The design of URM bearing wall systems conforms to the Uniform Code for Building Conservation Appendix Chapter 1 - unless required otherwise by the local building official or if the building is listed on a historic registry.
The design of URM structures is much less restrictive than new construction - however their are to design proceedures that can be used upon the descretion of the engineer of record.

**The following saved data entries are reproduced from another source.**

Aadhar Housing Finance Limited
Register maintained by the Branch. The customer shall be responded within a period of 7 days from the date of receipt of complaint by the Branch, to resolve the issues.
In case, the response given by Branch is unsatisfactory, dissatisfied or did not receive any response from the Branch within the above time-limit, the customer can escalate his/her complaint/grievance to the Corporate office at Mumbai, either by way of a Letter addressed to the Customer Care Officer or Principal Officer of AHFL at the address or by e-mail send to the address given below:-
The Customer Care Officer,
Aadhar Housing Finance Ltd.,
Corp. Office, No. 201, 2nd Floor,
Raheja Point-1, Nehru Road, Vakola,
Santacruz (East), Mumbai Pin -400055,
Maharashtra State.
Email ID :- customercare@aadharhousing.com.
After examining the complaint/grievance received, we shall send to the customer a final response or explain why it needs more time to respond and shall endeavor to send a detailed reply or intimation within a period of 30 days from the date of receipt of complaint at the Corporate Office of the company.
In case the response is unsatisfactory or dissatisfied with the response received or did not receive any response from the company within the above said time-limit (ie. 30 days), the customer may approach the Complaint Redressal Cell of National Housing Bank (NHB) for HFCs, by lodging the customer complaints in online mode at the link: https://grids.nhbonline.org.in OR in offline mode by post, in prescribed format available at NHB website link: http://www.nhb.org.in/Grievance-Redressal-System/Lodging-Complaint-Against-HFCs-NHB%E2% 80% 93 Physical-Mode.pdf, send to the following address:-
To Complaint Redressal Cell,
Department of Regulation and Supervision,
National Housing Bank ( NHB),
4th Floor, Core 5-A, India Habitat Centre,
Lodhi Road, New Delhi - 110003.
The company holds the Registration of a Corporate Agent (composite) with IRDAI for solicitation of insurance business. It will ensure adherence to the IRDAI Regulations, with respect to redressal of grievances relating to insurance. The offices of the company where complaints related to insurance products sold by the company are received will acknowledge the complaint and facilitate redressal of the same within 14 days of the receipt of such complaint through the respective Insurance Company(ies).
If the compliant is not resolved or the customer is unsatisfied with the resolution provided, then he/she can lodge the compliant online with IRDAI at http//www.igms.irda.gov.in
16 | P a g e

The Special Proceedure methodology is the least restrictive and assumes that failure will occur in the weakest element. Rather than strengthening the weakest link, all other elements are designed to the weak link failure. The thought is that these buildings exist and are used, in most part, for lower income housing and for affordable rent spaces. To try and bring them up to current code is expensive and would be detremental to ecconomy of the area's were most of these buildings occur. The allowable base shear used to design anchorage is generally around 0.10Wd or 10% of base shear rather than 30% based upon designing portions of a building.
 
The design intention is to try and maintain the structural integrety of the building sufficiently to allow people to escape. Once people are safely out, the building can be repaired or destroyed. It is purely a life safety issue, although there are no guarantees that the building won't cave in. Historically, retrofit buildings performed better than those which were not.

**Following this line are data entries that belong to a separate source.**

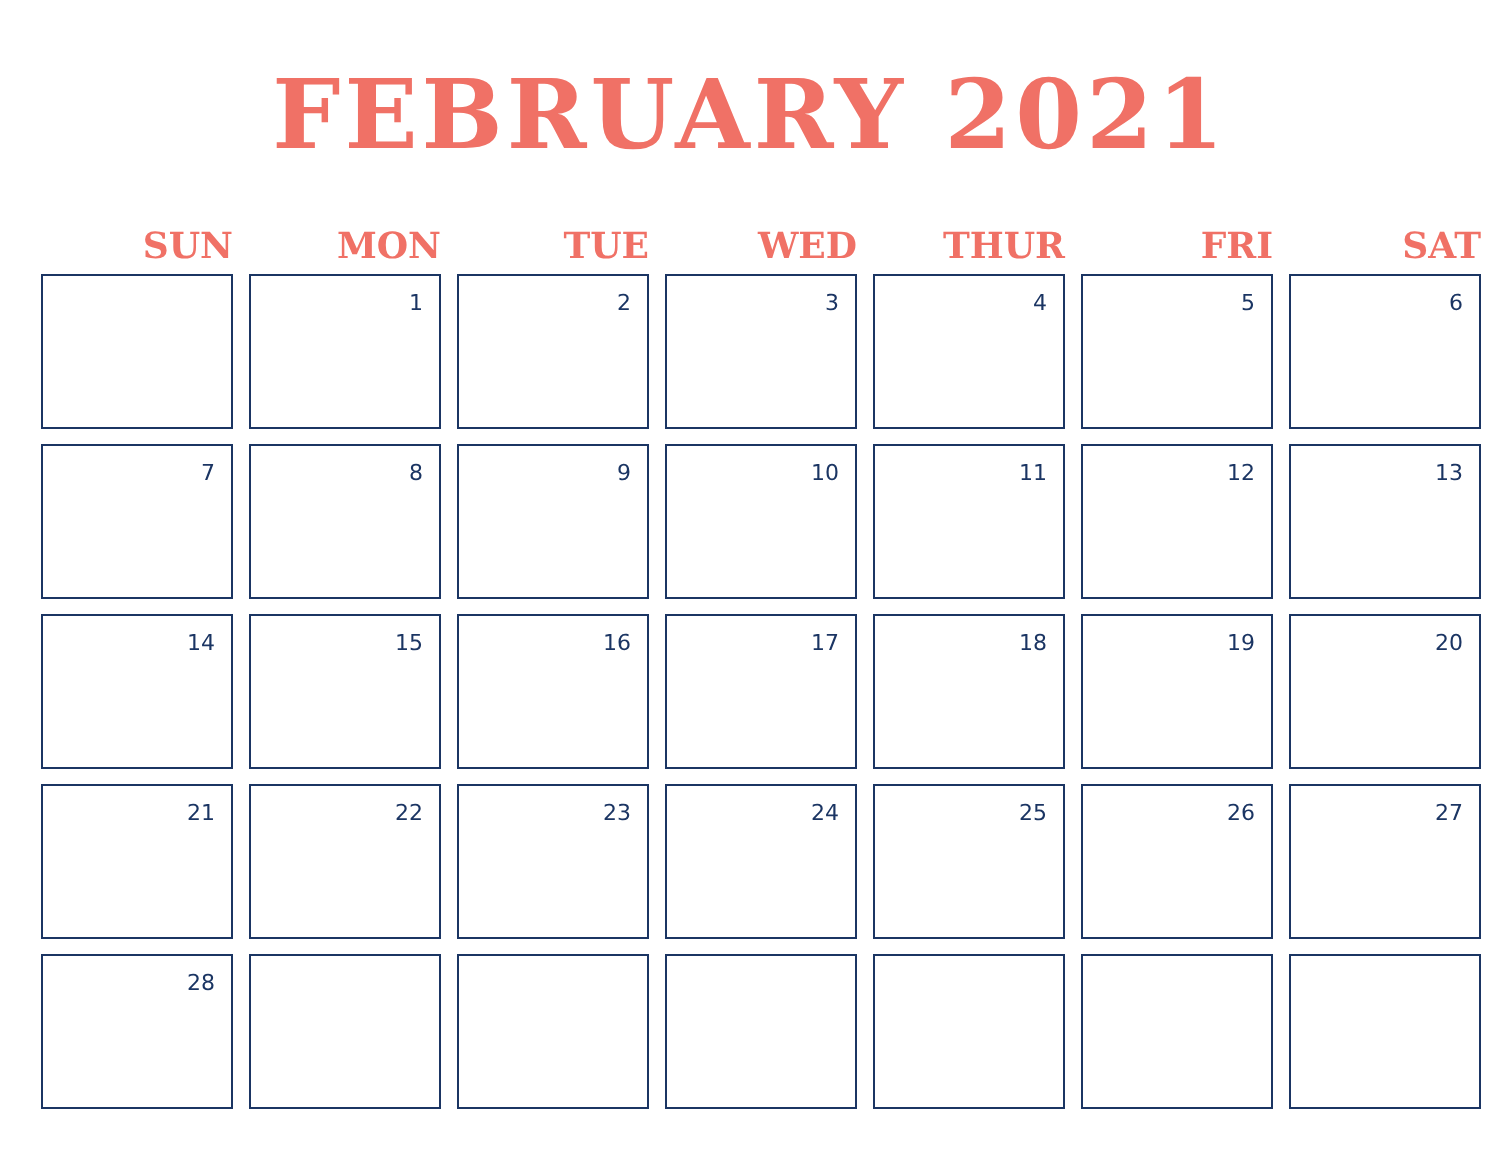FEBRUARY 2021
| SUN | MON | TUE | WED | THUR | FRI | SAT |
| --- | --- | --- | --- | --- | --- | --- |
| | 1 | 2 | 3 | 4 | 5 | 6 |
| 7 | 8 | 9 | 10 | 11 | 12 | 13 |
| 14 | 15 | 16 | 17 | 18 | 19 | 20 |
| 21 | 22 | 23 | 24 | 25 | 26 | 27 |
| 28 | | | | | | |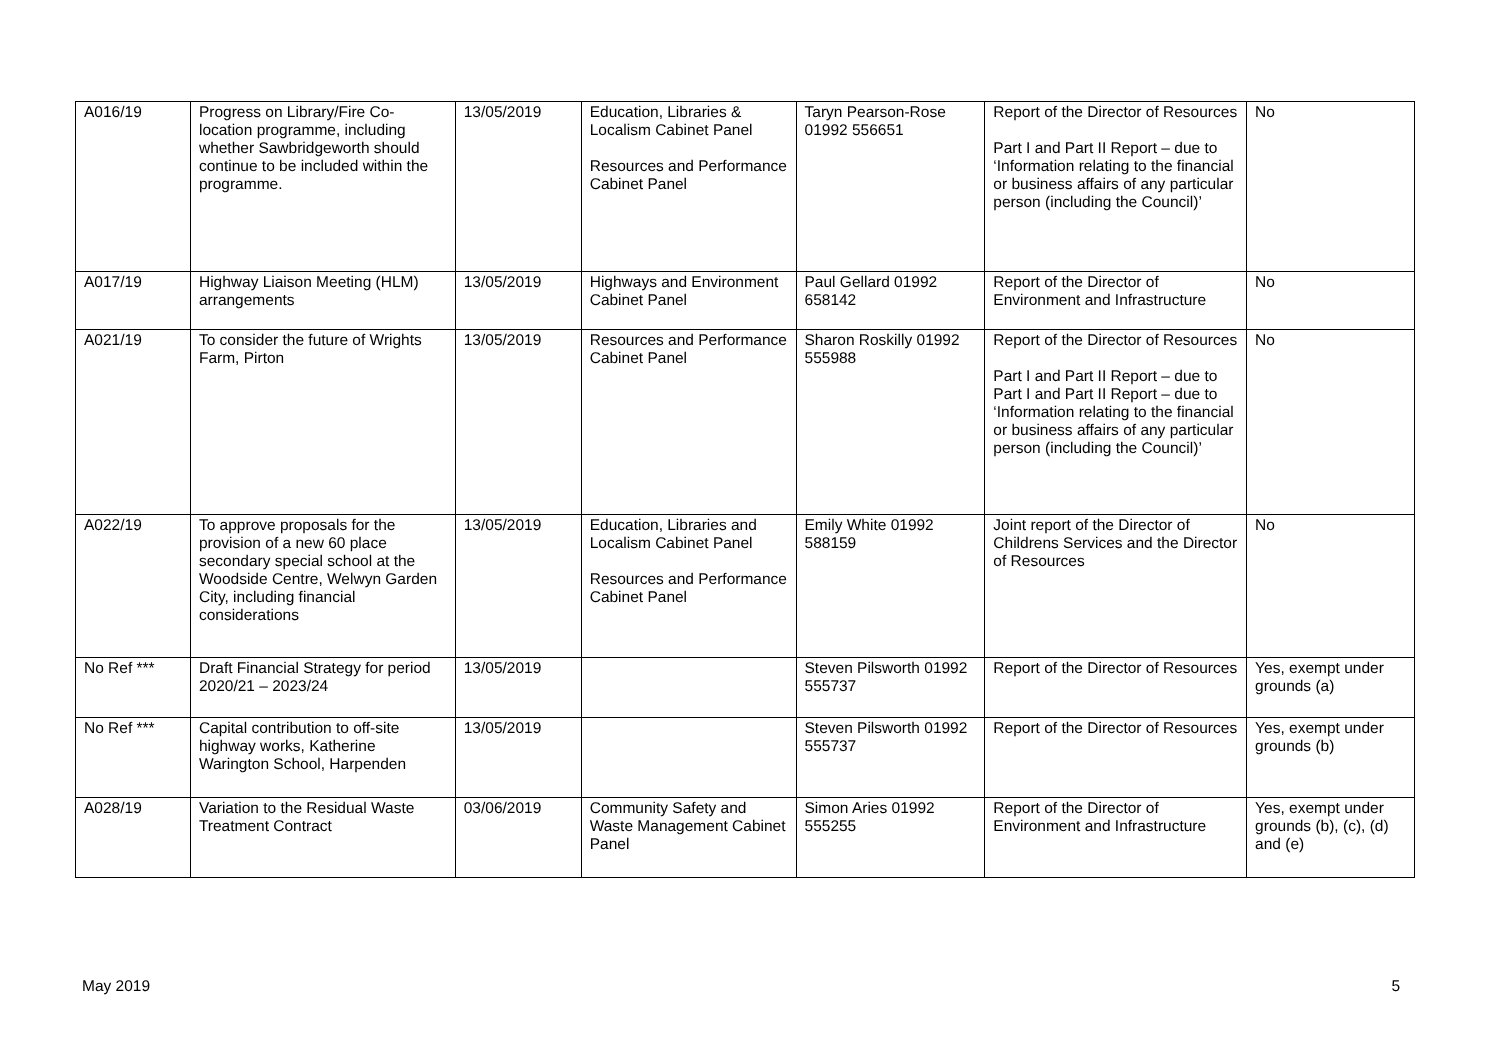| A016/19 | Progress on Library/Fire Co-location programme, including whether Sawbridgeworth should continue to be included within the programme. | 13/05/2019 | Education, Libraries & Localism Cabinet Panel Resources and Performance Cabinet Panel | Taryn Pearson-Rose 01992 556651 | Report of the Director of Resources Part I and Part II Report – due to ‘Information relating to the financial or business affairs of any particular person (including the Council)’ | No |
| A017/19 | Highway Liaison Meeting (HLM) arrangements | 13/05/2019 | Highways and Environment Cabinet Panel | Paul Gellard 01992 658142 | Report of the Director of Environment and Infrastructure | No |
| A021/19 | To consider the future of Wrights Farm, Pirton | 13/05/2019 | Resources and Performance Cabinet Panel | Sharon Roskilly 01992 555988 | Report of the Director of Resources Part I and Part II Report – due to Part I and Part II Report – due to ‘Information relating to the financial or business affairs of any particular person (including the Council)’ | No |
| A022/19 | To approve proposals for the provision of a new 60 place secondary special school at the Woodside Centre, Welwyn Garden City, including financial considerations | 13/05/2019 | Education, Libraries and Localism Cabinet Panel Resources and Performance Cabinet Panel | Emily White 01992 588159 | Joint report of the Director of Childrens Services and the Director of Resources | No |
| No Ref *** | Draft Financial Strategy for period 2020/21 – 2023/24 | 13/05/2019 | | Steven Pilsworth 01992 555737 | Report of the Director of Resources | Yes, exempt under grounds (a) |
| No Ref *** | Capital contribution to off-site highway works, Katherine Warington School, Harpenden | 13/05/2019 | | Steven Pilsworth 01992 555737 | Report of the Director of Resources | Yes, exempt under grounds (b) |
| A028/19 | Variation to the Residual Waste Treatment Contract | 03/06/2019 | Community Safety and Waste Management Cabinet Panel | Simon Aries 01992 555255 | Report of the Director of Environment and Infrastructure | Yes, exempt under grounds (b), (c), (d) and (e) |
May 2019 5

You might obtain a copy of the SEAOC Blue Book from seaosc(--nospam--at)aol.com . This is the document that the UCBC was dirived from. It explains your options should you wish to comply to a standard which is fairly well adopted along the US west coast.
 
One more thing: You might also contact Hilti Anchor about their veneer ties. They developed a pin that worked rather well with little patching required after installation.
 
Dennis S. Wish PE
 
-----Original Message-----
From: T [mailto:vicpeng(--nospam--at)vtcg.com]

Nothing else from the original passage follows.